Chapter 14 #2
She blinked slowly at the console. The green trajectory line stretched out toward her home sector, a bright, safe path away from the Summer League. Away from the R’Tevs and their assassins. Away from Raaze.
Then, between one heartbeat and the next, she saw it.
Her whole damn life, she’d stayed. Every time her father looked down his nose and called her weak, and every time Kian had done something to undermine her, she’d taken the hits.
She’d just dug down and tried harder. Hell, she’d taken the Parac’Norr job, a suicide run no one else in the company would touch, just to prove that she could.
She was the one who didn’t quit. The little sister who took every punch and kept showing up for the next round, even if she got knocked down again. That was her entire identity.
Until today.
The first time something genuinely broke her, the first time someone got close enough to actually hurt her…
She’d run.
Raaze had looked her in the eye and admitted she was just a convenient mark. Instead of fighting it, instead of getting up in his face and calling him an asshole and a bastard, she’d thrown him out the airlock and run.
Her throat tightened, a sharp, physical squeeze that made her swallow hard.
That wasn’t who she was. That had never been who she was.
“You are deviating from optimal oxygen intake,” Fred commented in a low voice. “Your respiration rate is disordered.”
She didn’t answer.
“Cait?”
She didn’t answer, just kept looking at the distance ticking down to home base.
“Your silence is becoming concerning. Should I run a diagnostic on the life support systems?”
“The contract was mine,” she said finally. Her voice sounded strange. Distant.
“Yes?”
“The route was mine. The repairs were mine.
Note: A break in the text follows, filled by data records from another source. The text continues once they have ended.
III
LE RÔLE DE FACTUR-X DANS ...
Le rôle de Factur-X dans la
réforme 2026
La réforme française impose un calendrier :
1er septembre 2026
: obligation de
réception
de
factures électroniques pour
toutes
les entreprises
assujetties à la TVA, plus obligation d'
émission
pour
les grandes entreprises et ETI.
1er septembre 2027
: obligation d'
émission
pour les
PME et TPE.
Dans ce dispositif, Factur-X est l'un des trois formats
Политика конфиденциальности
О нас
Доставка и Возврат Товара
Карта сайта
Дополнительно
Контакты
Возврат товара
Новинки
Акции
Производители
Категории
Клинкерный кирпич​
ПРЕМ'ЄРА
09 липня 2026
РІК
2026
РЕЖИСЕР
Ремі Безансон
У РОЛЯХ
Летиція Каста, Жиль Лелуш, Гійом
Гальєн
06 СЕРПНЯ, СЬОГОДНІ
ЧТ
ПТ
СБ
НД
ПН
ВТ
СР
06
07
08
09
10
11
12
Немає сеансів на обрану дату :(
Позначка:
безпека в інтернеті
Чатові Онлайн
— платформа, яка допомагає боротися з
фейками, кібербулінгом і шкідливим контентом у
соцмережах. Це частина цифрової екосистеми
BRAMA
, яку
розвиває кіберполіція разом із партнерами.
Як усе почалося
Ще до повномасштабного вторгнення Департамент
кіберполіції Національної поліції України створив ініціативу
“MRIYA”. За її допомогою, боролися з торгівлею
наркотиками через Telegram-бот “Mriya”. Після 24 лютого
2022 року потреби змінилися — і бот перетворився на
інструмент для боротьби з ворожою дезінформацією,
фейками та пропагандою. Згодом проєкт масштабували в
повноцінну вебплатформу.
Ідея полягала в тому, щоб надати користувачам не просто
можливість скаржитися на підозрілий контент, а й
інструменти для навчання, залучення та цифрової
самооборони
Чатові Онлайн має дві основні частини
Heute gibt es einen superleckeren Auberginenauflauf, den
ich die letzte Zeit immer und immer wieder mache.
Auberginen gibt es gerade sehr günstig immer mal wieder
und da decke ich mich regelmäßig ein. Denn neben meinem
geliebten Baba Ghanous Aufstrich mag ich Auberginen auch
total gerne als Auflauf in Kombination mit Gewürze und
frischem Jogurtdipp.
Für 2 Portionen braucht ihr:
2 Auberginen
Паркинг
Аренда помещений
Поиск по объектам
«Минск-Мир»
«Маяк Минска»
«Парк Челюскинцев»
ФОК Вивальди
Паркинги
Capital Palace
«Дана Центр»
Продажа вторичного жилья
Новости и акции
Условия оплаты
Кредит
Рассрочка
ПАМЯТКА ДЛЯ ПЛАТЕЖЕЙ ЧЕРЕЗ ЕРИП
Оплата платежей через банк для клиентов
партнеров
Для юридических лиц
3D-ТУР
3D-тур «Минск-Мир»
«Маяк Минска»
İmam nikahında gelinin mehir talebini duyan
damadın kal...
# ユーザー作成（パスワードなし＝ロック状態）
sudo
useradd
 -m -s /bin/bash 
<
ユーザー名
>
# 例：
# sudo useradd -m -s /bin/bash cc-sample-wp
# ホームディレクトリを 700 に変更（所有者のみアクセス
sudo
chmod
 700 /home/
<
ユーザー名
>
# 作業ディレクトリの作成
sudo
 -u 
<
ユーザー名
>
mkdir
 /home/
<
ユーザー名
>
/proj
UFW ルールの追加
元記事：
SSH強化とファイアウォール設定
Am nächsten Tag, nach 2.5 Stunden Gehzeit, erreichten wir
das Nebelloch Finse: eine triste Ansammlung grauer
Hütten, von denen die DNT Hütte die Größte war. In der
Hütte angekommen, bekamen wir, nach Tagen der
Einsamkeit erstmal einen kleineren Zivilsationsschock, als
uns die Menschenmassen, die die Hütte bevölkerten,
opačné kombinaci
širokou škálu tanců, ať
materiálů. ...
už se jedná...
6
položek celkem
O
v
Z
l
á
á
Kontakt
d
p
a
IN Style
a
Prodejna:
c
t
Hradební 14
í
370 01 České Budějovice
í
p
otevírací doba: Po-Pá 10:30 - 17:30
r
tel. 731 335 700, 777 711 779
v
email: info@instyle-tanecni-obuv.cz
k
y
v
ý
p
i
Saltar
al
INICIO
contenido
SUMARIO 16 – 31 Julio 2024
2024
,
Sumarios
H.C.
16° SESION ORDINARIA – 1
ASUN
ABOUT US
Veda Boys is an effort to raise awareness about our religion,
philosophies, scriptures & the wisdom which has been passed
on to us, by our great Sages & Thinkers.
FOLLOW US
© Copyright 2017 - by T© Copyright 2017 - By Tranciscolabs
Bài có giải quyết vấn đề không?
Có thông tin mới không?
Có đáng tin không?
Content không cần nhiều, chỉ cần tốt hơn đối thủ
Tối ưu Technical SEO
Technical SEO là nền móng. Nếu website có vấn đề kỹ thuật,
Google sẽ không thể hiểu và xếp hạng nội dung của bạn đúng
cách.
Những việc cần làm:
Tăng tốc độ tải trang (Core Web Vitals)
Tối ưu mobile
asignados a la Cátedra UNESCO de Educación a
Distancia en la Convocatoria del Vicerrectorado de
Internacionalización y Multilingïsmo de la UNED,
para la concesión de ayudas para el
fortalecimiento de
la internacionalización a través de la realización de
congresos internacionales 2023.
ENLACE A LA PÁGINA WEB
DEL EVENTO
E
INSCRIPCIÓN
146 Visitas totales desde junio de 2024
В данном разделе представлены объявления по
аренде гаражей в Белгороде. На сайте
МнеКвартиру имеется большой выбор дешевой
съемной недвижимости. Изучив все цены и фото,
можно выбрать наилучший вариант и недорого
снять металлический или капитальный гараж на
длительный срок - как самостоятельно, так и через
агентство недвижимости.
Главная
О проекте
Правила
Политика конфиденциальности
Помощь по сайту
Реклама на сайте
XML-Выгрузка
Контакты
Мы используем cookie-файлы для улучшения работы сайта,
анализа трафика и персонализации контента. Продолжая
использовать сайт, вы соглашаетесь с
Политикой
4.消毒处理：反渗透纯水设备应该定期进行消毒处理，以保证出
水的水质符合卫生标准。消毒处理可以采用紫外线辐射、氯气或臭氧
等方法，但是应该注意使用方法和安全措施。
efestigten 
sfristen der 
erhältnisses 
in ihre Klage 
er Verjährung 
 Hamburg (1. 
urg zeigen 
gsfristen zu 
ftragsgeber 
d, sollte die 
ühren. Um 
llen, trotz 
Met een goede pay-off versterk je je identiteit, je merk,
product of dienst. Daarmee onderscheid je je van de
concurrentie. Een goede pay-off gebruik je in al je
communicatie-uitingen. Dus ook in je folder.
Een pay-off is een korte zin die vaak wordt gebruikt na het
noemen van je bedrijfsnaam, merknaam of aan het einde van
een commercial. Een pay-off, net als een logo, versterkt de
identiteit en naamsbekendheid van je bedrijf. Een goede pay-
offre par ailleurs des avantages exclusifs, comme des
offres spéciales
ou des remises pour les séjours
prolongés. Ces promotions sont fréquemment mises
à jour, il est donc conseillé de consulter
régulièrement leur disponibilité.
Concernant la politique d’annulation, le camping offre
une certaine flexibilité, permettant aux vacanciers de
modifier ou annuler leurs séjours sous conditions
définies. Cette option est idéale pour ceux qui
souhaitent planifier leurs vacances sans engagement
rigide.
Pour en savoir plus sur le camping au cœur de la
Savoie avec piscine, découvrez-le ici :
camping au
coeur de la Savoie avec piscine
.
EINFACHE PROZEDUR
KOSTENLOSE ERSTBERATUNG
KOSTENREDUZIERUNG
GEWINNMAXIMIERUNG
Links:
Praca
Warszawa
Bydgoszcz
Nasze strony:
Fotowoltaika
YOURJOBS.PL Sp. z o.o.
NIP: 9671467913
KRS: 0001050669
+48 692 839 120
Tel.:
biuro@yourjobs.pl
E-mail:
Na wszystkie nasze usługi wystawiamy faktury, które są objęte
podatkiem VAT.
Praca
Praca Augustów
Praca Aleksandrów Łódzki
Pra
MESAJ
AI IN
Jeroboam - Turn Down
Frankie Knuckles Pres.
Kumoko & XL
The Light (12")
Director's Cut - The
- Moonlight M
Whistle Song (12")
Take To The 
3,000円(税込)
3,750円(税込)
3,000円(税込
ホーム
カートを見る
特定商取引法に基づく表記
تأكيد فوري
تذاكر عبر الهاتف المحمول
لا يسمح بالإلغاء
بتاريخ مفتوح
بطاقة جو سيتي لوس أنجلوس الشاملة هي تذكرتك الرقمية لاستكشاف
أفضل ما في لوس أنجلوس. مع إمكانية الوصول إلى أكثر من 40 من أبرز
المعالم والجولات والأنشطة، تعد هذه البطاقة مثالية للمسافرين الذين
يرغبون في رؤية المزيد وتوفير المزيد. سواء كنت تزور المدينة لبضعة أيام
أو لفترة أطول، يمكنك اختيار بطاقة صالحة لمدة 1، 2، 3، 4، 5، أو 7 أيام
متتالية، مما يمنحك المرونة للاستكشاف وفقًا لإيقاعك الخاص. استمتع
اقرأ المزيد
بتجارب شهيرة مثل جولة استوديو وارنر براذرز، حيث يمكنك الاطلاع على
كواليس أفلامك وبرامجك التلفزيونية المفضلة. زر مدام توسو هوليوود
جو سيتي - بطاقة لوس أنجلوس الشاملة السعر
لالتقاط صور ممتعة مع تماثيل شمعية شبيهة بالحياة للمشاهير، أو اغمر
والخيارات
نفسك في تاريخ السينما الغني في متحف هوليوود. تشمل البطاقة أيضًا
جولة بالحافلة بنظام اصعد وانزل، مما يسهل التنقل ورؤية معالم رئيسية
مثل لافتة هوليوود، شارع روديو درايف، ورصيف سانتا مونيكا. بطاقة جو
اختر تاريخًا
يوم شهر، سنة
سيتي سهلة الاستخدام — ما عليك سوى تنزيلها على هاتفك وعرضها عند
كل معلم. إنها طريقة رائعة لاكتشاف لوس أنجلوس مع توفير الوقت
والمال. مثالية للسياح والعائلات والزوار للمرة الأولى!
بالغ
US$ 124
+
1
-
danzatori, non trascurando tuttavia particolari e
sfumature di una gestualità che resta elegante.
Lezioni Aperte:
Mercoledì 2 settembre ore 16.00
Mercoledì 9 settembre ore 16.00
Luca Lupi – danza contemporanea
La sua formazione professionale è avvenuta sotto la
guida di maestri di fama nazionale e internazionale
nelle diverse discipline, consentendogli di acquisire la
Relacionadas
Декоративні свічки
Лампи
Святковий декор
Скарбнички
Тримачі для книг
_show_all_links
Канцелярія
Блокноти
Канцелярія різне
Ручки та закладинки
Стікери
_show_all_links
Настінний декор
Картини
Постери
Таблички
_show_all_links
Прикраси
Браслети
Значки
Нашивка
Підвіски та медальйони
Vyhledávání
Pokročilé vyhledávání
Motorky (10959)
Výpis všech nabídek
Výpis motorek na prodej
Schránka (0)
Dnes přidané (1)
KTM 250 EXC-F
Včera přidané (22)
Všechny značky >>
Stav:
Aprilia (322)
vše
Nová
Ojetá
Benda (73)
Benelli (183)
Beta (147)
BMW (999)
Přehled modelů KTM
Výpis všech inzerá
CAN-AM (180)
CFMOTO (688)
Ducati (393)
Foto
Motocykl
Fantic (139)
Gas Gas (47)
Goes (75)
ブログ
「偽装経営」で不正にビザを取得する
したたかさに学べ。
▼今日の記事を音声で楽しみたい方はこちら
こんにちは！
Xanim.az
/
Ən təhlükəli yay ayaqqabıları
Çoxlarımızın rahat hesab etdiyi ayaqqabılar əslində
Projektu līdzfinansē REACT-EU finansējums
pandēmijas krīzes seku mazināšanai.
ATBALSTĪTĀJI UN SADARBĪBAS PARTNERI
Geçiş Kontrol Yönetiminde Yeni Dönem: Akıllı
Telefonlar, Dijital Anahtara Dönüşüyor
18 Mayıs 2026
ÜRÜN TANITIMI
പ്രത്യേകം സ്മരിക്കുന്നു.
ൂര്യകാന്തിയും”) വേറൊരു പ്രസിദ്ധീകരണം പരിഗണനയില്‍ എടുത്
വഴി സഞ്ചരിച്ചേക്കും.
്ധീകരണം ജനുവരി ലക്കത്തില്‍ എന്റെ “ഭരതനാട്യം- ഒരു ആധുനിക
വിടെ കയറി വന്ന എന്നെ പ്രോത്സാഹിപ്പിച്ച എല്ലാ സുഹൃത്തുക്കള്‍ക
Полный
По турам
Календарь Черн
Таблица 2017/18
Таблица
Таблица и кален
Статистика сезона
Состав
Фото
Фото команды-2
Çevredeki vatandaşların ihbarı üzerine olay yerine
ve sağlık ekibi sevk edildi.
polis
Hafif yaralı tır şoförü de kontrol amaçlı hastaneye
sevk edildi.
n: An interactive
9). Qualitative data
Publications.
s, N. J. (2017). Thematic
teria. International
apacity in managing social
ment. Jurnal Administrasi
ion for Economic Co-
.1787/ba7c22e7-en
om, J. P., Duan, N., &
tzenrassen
The work was mine from the first signature to the last bolt I tightened on that landing strut.”
“Also yes.” Fred’s tone didn’t change. “I’m not sure what point you’re making, but I’m confident you’ll get there eventually.”
“I’m flying away from a job I built with my own hands.”
There was a pause. A pause that was a lot longer than Fred’s usual processing delays.
“Well, technically the delivery contract is complete. The cargo was logged at Parac’Norr. Payment will process upon—”
“That’s not what I mean.”
“I know what you mean. I’m choosing to pretend I don’t because the alternative involves discussing… feelings.”
She almost smiled.
“The plan was mine,” she said. “The whole thing. The infiltration, the data extraction, the blackmail approach. I built it.”
“You did. Did you expect a thank you from that asshole playboy alien or something? I brought you up smarter than that?”
She shook her head. “Not what I meant. I meant that I’m running away from my plan because I let an asshole playboy alien hurt my feelings.”
“Not the way I would have put it. Walking away from him was the smartest move you’ve made in days. In my humble opinion, of course.”
She did snort at that. “Fred, you are many things, but no one could accuse you of being humble.”
Leaning forward in the chair, she pulled up the nav console, and the display flickered to life under her fingers.
“Plot a new course.”
“Of course, where are we going?”
“Back to Nethlaar.” The word came out steadier than she expected. “Back to the Summer League stadium.”
The silence stretched for three seconds… four.
“May I ask why? Or did you take a blow to the head at some point that I was unaware of?”
“That fucking plan was mine. The work was mine.” She entered the coordinates manually when Fred didn’t, her fingers moving across the console with the ease of long practice. “And I’ll be fucking damned if I’m going to let an asshole playboy alien take credit for my work.”
“And what about him? Why would you do this? Is he worth all this?”
Her hands paused over the console, just for a moment.
“I don’t know,” she shrugged. “That’s a question for when I get there.”
Fred sighed. “New ETA adjusted. Fuel margins will be tighter. You good with that?”
“Tighter works.”
The ship settled into the new vector, and the stars realigned on the viewscreen.
“Set automated alerts for the approach,” she ordered, her voice steadier now. “And pull up the stadium schematics again. I want to review the private box layouts.”
“Already queued.” He paused, as though he were choosing his words with mechanical care. “For what it’s worth, you didn’t run. You regrouped. There’s a difference.”
Her lips quirked. Almost a smile. The first one since she’d shoved Raaze out the airlock. “Save the pep talks for when I need them, old man.”
“Of course,” his tone shifted to that dry humor she loved. “Though if we’re heading back into that hornet’s nest, you might want to consider actually sleeping before we get there. Your vitals look like you’ve been mainlining engine coolant.”
She snorted as she opened the schematics. Raaze might still be an asshole. The R’Tevs might still try to kill them both. And her father would definitely call this ‘insufficient’.
But she didn’t care. Not anymore. This was her choice now, and god help anyone who tried to take that choice from her.